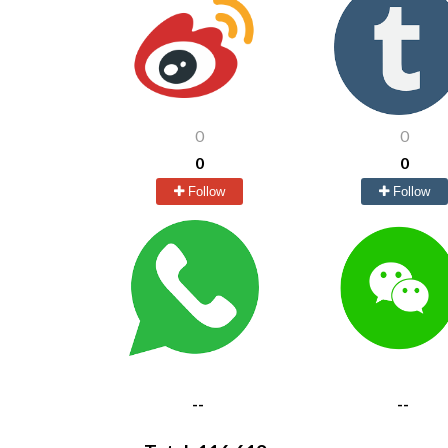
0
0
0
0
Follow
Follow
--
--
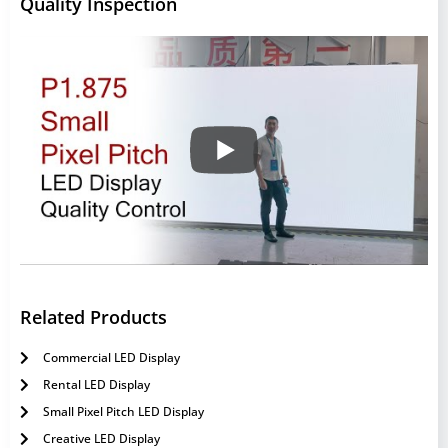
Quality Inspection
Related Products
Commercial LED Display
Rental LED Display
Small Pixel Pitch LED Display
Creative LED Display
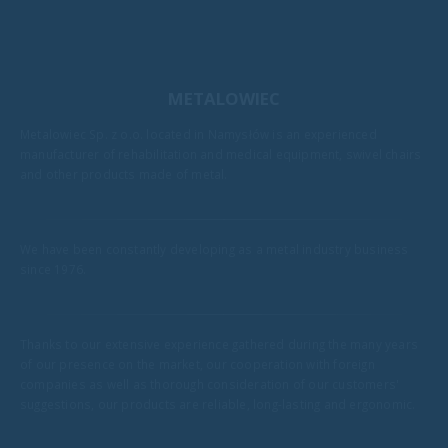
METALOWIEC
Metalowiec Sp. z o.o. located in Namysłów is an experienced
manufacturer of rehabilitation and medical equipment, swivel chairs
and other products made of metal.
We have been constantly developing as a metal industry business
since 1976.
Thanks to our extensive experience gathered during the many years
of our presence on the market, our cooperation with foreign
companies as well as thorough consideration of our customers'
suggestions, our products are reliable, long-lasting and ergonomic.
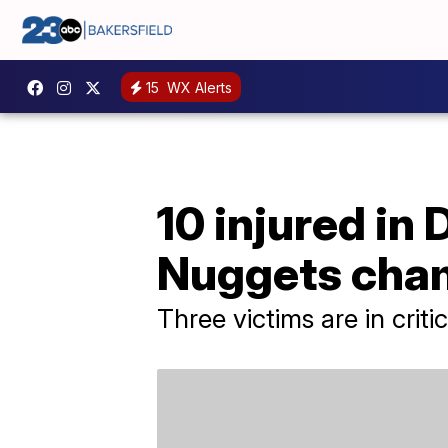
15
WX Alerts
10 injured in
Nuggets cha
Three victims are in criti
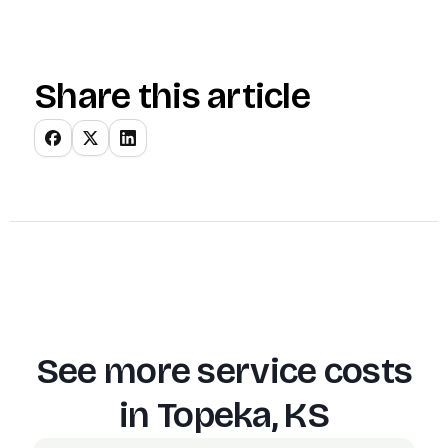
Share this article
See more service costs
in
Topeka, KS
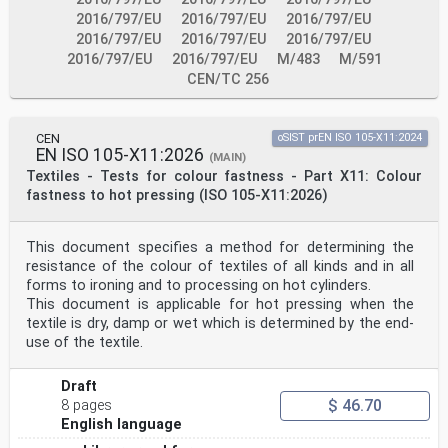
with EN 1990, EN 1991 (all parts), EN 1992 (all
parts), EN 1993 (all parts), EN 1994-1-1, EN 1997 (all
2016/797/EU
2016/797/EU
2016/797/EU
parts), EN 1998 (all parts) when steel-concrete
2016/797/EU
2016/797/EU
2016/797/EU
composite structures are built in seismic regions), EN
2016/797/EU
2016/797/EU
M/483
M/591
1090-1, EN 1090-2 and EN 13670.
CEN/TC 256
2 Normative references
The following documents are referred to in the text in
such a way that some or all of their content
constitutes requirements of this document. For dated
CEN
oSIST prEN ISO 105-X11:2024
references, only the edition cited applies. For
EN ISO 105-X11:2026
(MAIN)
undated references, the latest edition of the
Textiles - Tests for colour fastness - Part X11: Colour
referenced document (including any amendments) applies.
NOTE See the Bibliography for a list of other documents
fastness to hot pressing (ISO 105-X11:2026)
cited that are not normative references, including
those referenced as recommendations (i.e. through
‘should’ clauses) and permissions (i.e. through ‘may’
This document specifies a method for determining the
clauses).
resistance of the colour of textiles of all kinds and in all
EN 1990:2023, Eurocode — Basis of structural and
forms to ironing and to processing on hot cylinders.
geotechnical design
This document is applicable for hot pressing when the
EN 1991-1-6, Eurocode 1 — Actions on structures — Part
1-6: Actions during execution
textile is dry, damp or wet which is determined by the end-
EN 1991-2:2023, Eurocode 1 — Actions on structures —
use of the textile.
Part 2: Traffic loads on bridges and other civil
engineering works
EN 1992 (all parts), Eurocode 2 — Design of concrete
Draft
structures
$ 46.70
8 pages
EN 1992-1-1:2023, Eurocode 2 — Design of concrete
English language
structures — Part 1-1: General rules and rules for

= = =

Task description
Find every line in the material above that contains the word "Eurocode" and copy each of those lines in full.

Response to the task
EN 1990:2023, Eurocode — Basis of structural and
EN 1991-1-6, Eurocode 1 — Actions on structures — Part
EN 1991-2:2023, Eurocode 1 — Actions on structures —
EN 1992 (all parts), Eurocode 2 — Design of concrete
EN 1992-1-1:2023, Eurocode 2 — Design of concrete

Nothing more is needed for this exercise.